A growing field of RC-applications is in thsociology of religionContributions to this topic are mainly based on two theoretical concepts: first, religion as market behavior and, second, religion as human capital. Within both concepts, religious behavior is often considered as a matter of individual choice based on cost-benefit calculations (e.g. Iannaccone, 1995; Chaves, 1995; Durkin and Greeley, 1991). The market approach focuses on religion as a marketable commodity which is offered by religious entrepreneurs like churches or sects and consumed by the worshippers (Iannaccone, 1988; Finke and Stark, 1988; see also Berger, 1967: Ch. 6). Such models usually contain the assumption that the demand for religion is fairly constant and variations in religious behavior are due to variations of supply of religious services (Finke et al., 1996: 203). The different level of religious behavior between countries is a typical question related to this model. For the general hypothesis that a higher extent of competition leads to a higher religious vitality, several studies provide empirical evidence. Iannaccone (1991) presents cross-national data indicating that the existence of a religious monopoly leads to less demand for religious behavior. Stark (1992) shows on the basis of 45 Catholic countries that Catholicism is weakest in the absence of religious competition. Similarly, Chaves and Cann (1992) found for eighteen western countries a negative correlation between the level of religious regulation by the state and weekly church attendance. Moreover, the results of Chaves et. al. (1994) indicate that the model is also applicable to non-Christian churches. They found in eighteen predominantly Christian countries a negative correlation between the level of stately regulations and the frequency of pilgrimage to Mecca of Muslims which is interpreted as a measure of devoutness.
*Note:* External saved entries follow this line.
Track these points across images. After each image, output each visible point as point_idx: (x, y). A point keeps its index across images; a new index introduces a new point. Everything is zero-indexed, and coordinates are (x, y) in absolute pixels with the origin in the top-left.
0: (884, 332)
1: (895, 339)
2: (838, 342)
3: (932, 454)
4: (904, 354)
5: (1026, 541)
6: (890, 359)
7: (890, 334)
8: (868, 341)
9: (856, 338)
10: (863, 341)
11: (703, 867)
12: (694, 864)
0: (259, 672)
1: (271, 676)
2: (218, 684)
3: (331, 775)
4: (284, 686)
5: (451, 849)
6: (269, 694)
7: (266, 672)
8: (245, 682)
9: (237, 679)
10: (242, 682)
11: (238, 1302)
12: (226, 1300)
The second concept of religion as human capital relies on the assumption that religious actors make investments concerning their religious behavior which are lost if religious beliefs are abandoned. Moreover, such investments often lead to more knowledge about the consumed commodity and therefore to a higher utility (Iannaccone, 1990). Hence the character of these investments in one’s religious denomination, which are mainly subject of socialization (Greeley, 1998), yields a tendency to consume more of this good in the future (Becker, 1996). A possible hypothesis derived from this model is that a conversion between particular religious groups is more likely if the groups are similar (see Iannaccone, 1990: 300-301 for details and empirical evidence). Another consequence of the model concerns the religious behavior of marriage partners: due to the higher amount of homogeneous religious human capital, spouses of the same religion can produce religious commodities more efficiently and should therefore show more religious participation than spouses with different faith (Iannacconne, 1990: 303-306).